== Dataset excerpts ==

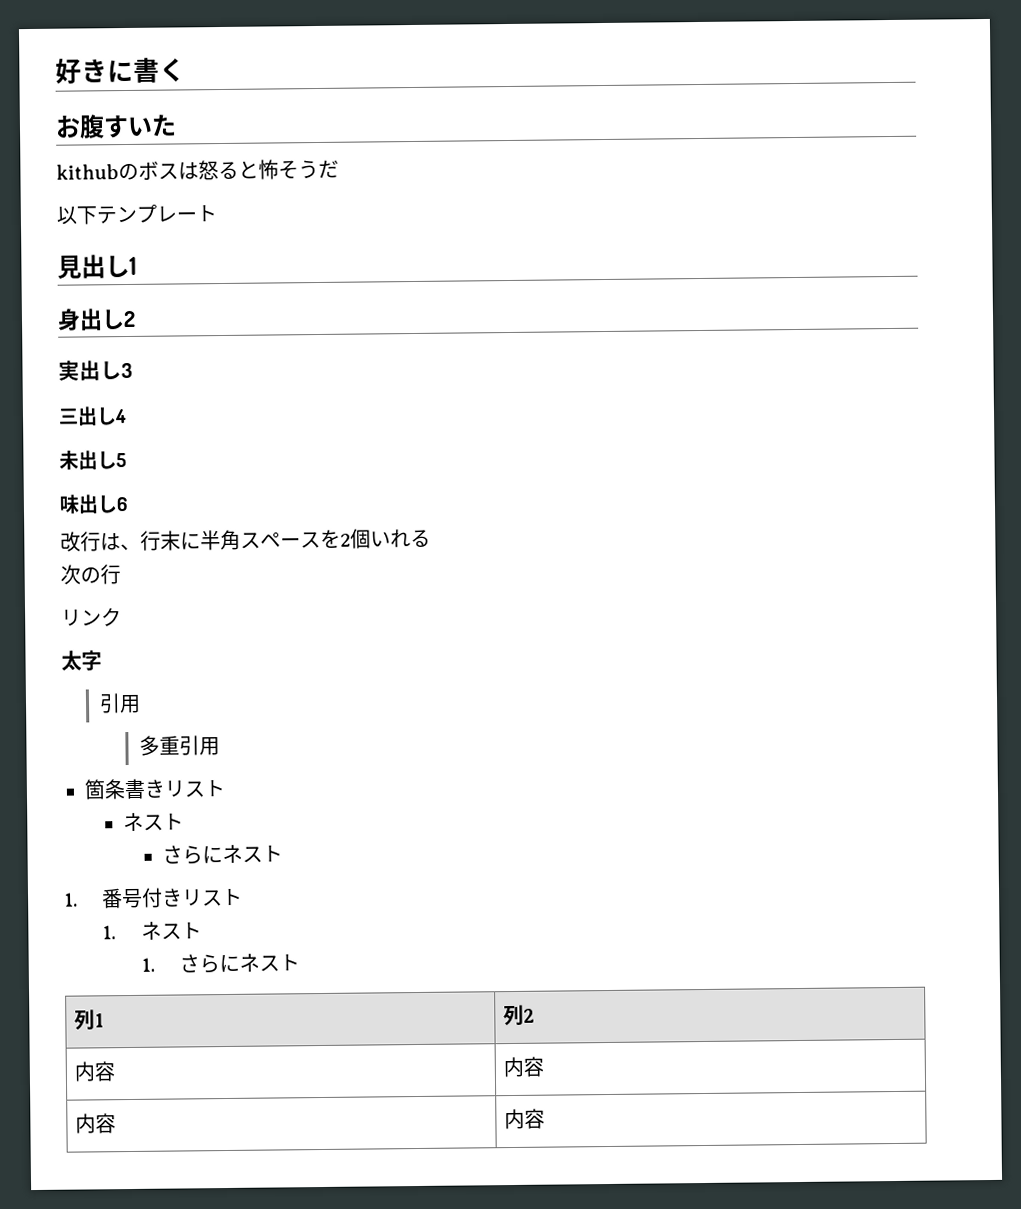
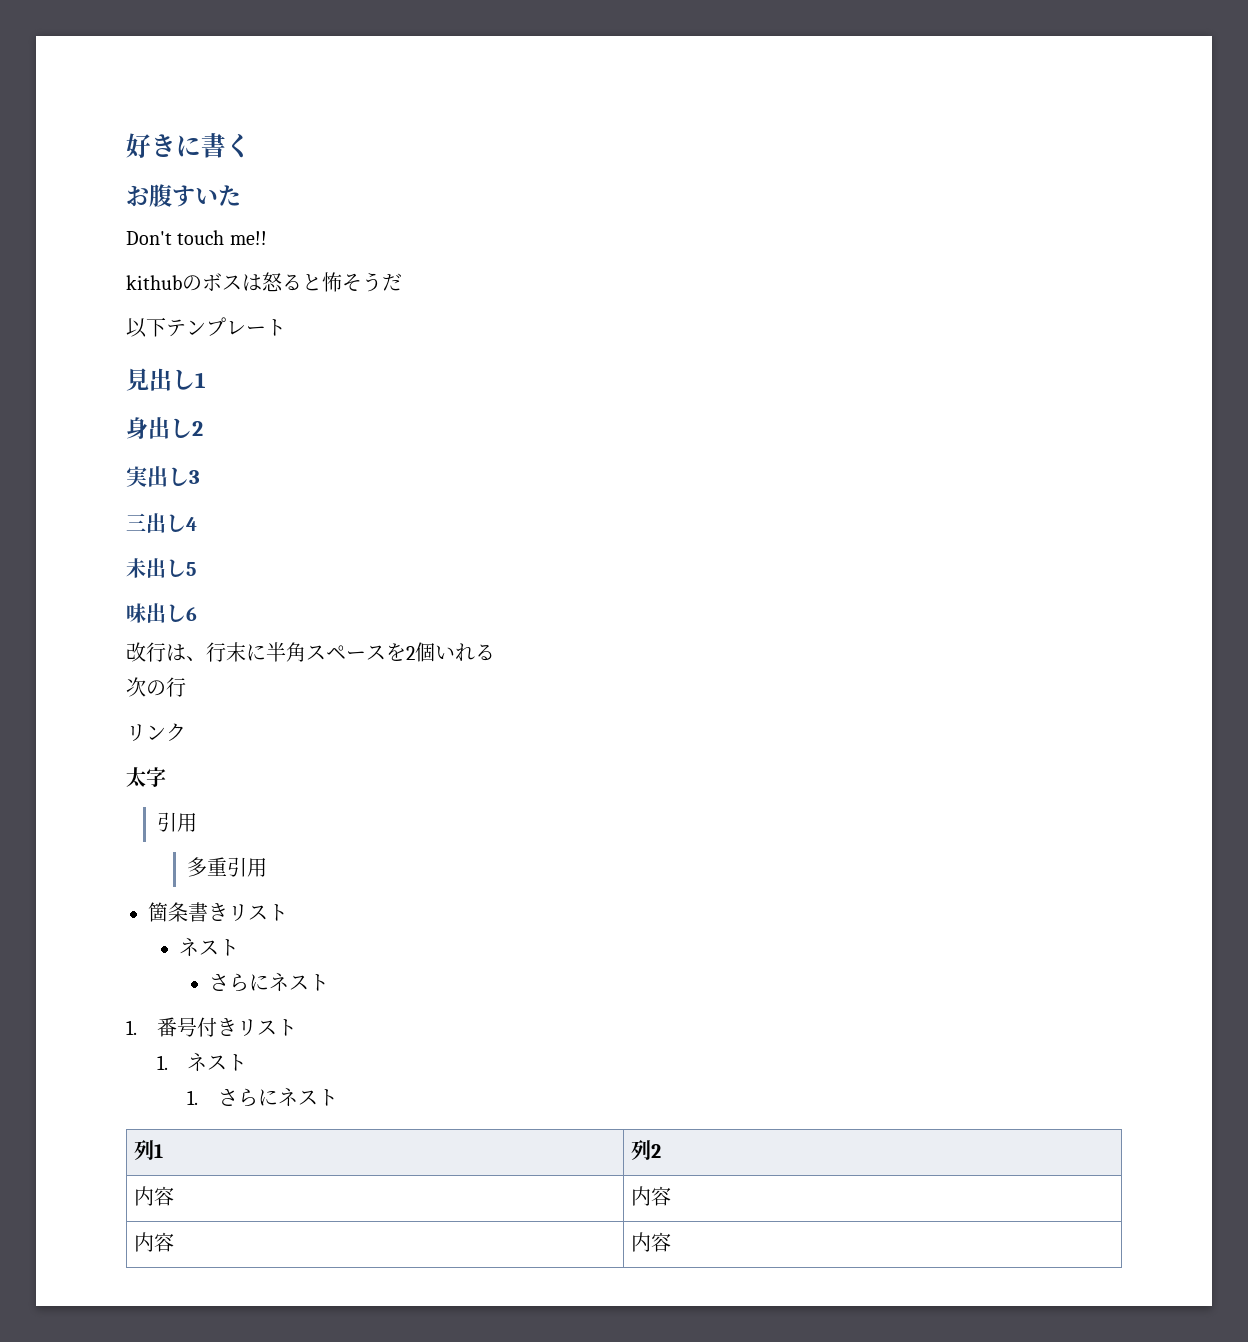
(177, 125) none -> [126,230,267,245] // Don't touch me!!

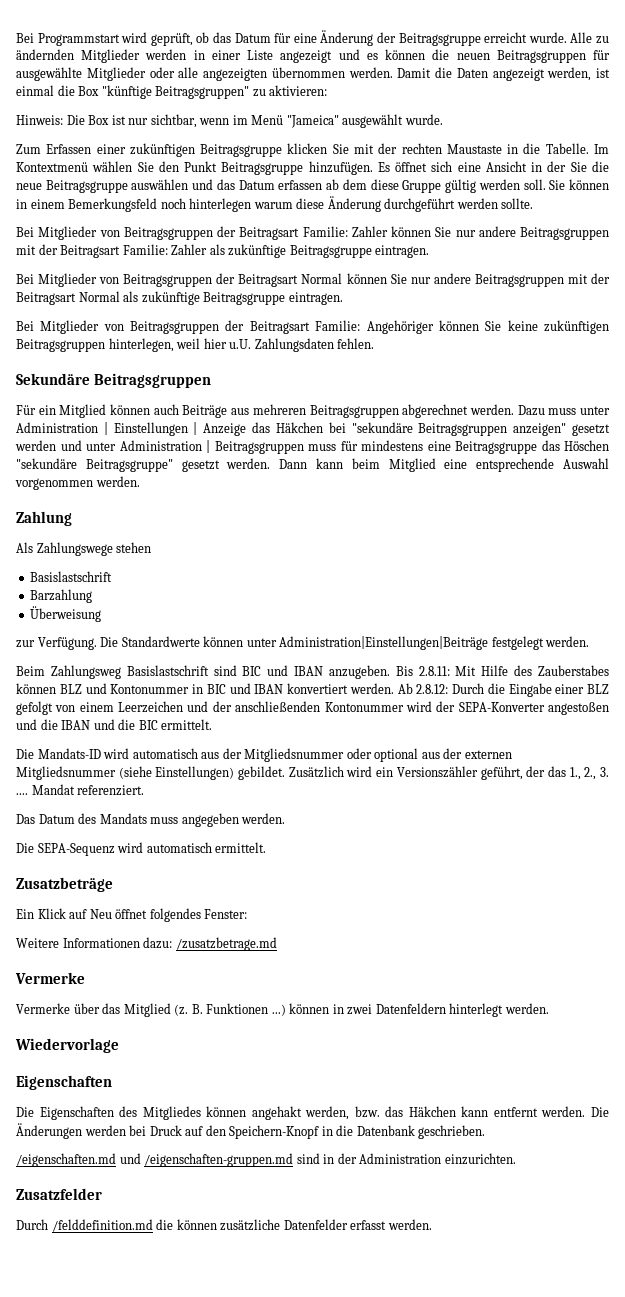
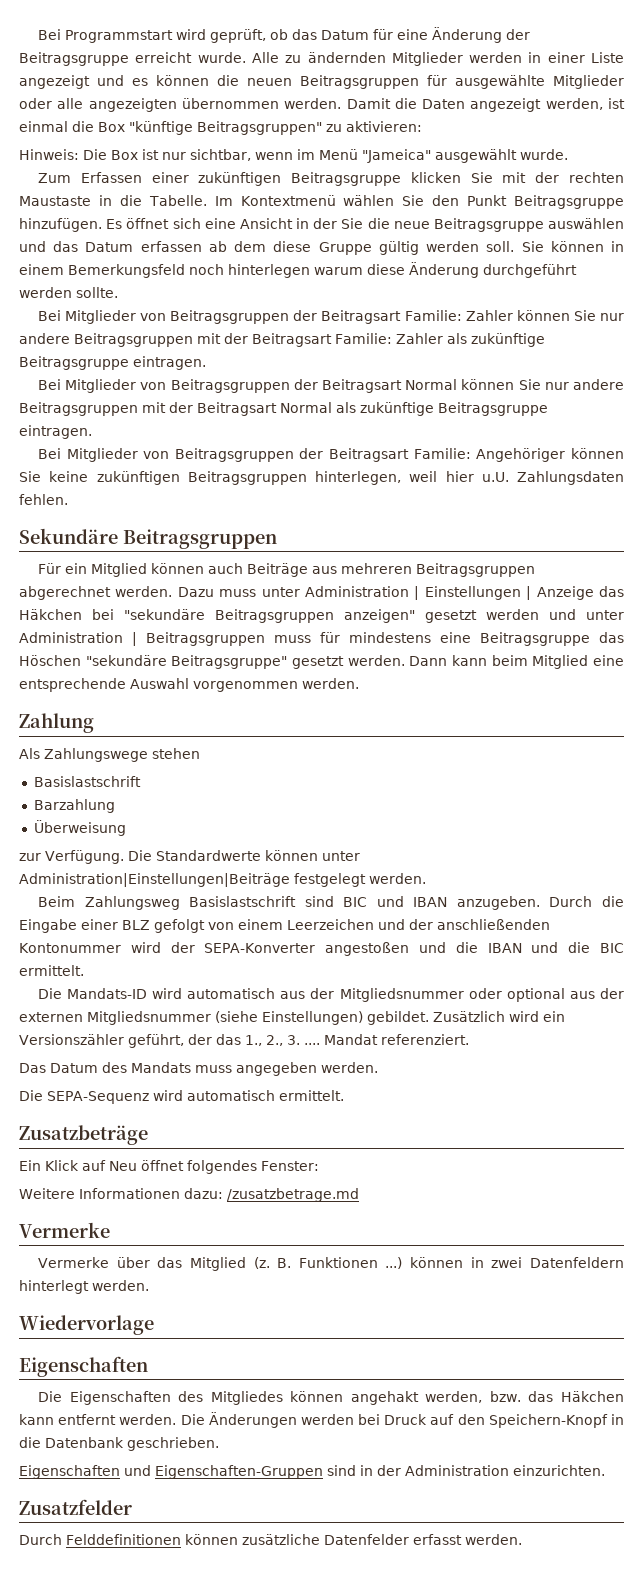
[395,665,609,676] [16,683,449,694] Bis 2.8.11: Mit Hilfe des Zauberstabes können BLZ und Kontonummer in BIC und IBAN konvertiert werden. Ab 2.8.12: -> (540, 903) none
[16,1153,294,1167] /eigenschaften.md und /eigenschaften-gruppen.md -> [19,1465,323,1479] Eigenschaften und Eigenschaften-Gruppen
[51,1219,174,1232] /felddefinition.md die -> [66,1534,181,1545] Felddefinitionen

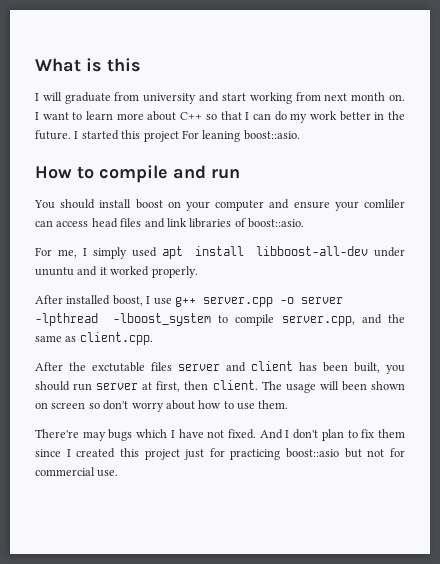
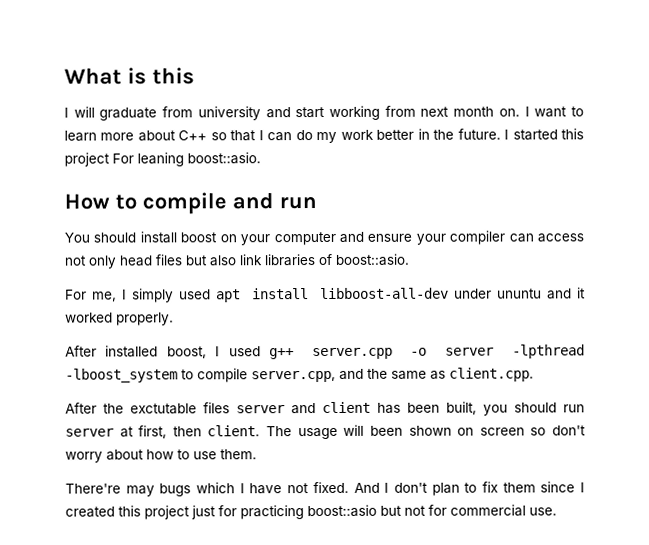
[363,199,405,208] comliler -> [449,230,506,245] compiler
[91,218,165,228] head files and -> [64,254,236,269] not only head files but also
[153,298,172,305] use -> [228,346,261,357] used

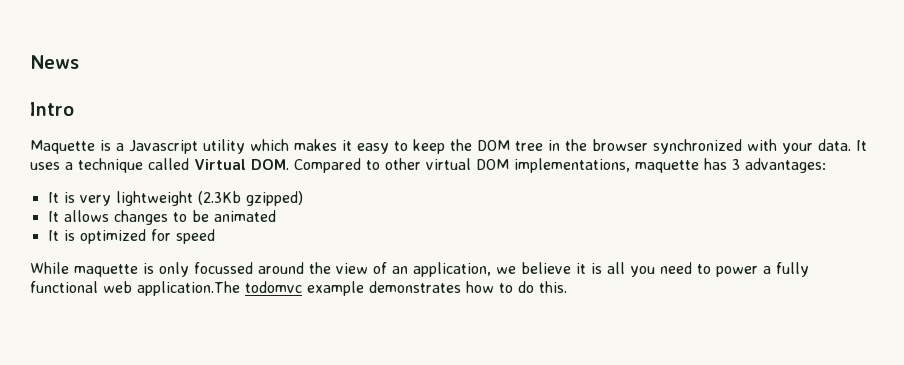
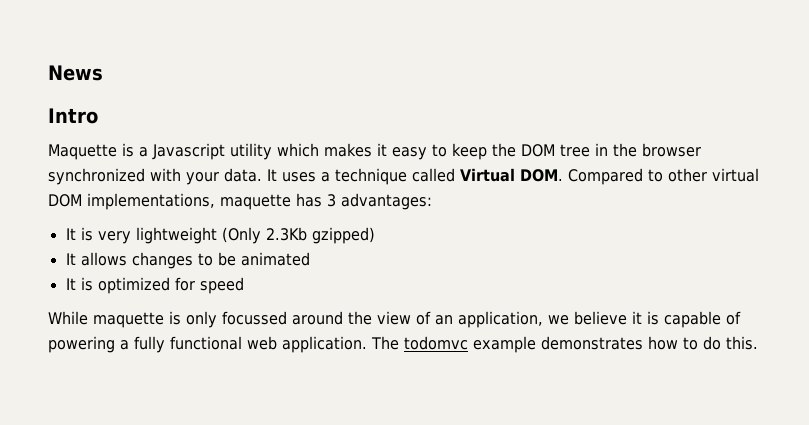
[197,191,241,205] (2.3Kb -> [221,227,307,244] (Only 2.3Kb
[607,262,758,277] all you need to power -> [664,311,741,328] [48,336,115,353] capable of powering
[137,281,240,296] application.The -> [282,336,399,353] application. The

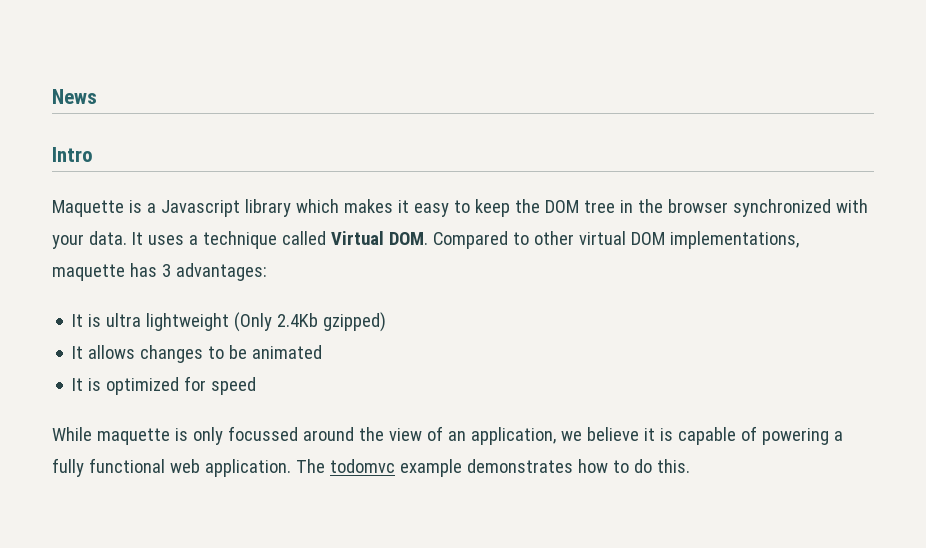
[230,143,272,160] utility -> [244,199,291,217] library
[97,231,131,244] very -> [106,313,142,327] ultra
[265,227,307,241] 2.3Kb -> [277,313,319,327] 2.4Kb

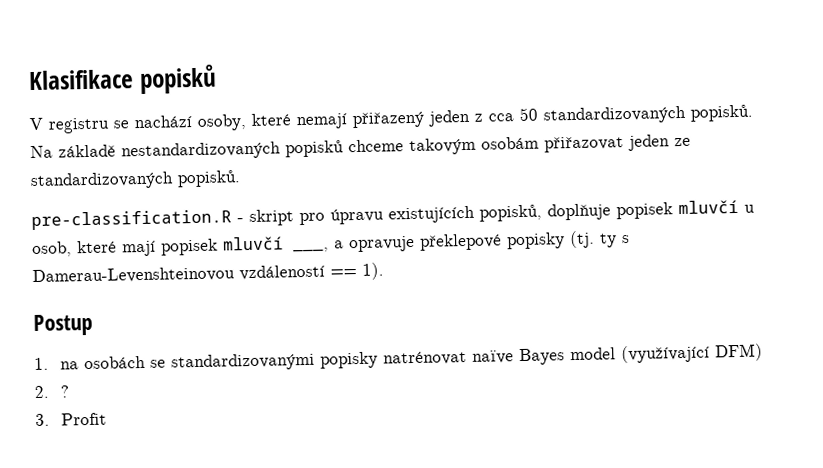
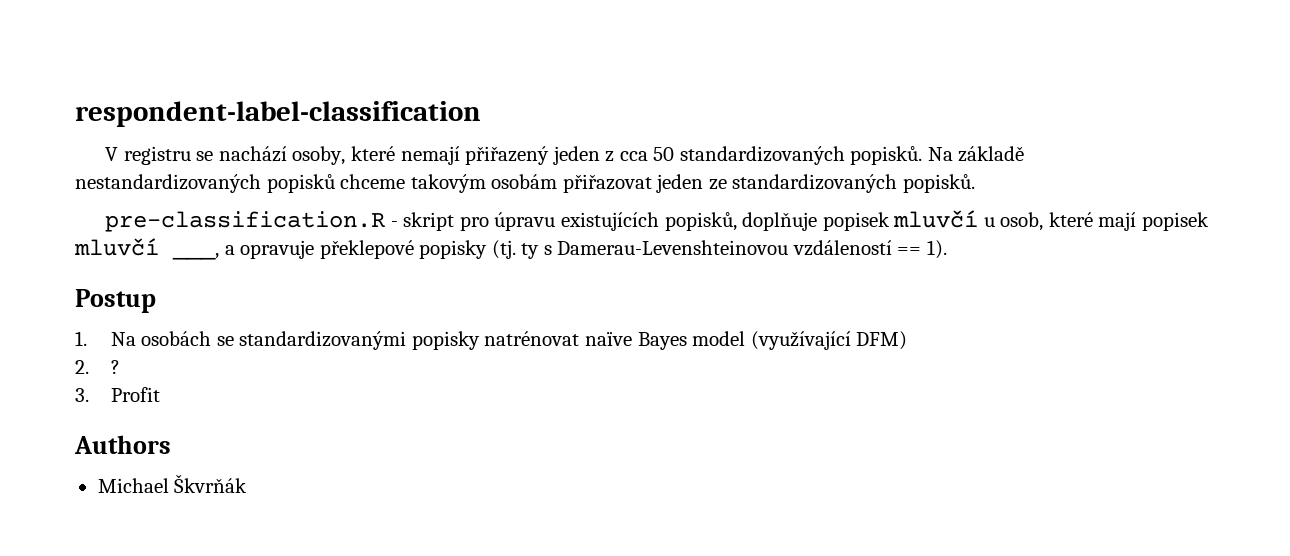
[28,64,217,95] Klasifikace popisků -> [75,101,481,127] respondent-label-classification
[59,361,79,370] na -> [110,332,136,346] Na
(107, 419) none -> [74,435,171,454] [97,474,248,493] // Authors // Michael Škvrňák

===

(Task to carry out) Pictures are to be left out; the listing above is otherwise to be copied exactly.

(Written response)
(177, 125) none -> [126,230,267,245] // Don't touch me!!

[395,665,609,676] [16,683,449,694] Bis 2.8.11: Mit Hilfe des Zauberstabes können BLZ und Kontonummer in BIC und IBAN konvertiert werden. Ab 2.8.12: -> (540, 903) none
[16,1153,294,1167] /eigenschaften.md und /eigenschaften-gruppen.md -> [19,1465,323,1479] Eigenschaften und Eigenschaften-Gruppen
[51,1219,174,1232] /felddefinition.md die -> [66,1534,181,1545] Felddefinitionen

[363,199,405,208] comliler -> [449,230,506,245] compiler
[91,218,165,228] head files and -> [64,254,236,269] not only head files but also
[153,298,172,305] use -> [228,346,261,357] used

[197,191,241,205] (2.3Kb -> [221,227,307,244] (Only 2.3Kb
[607,262,758,277] all you need to power -> [664,311,741,328] [48,336,115,353] capable of powering
[137,281,240,296] application.The -> [282,336,399,353] application. The

[230,143,272,160] utility -> [244,199,291,217] library
[97,231,131,244] very -> [106,313,142,327] ultra
[265,227,307,241] 2.3Kb -> [277,313,319,327] 2.4Kb

[28,64,217,95] Klasifikace popisků -> [75,101,481,127] respondent-label-classification
[59,361,79,370] na -> [110,332,136,346] Na
(107, 419) none -> [74,435,171,454] [97,474,248,493] // Authors // Michael Škvrňák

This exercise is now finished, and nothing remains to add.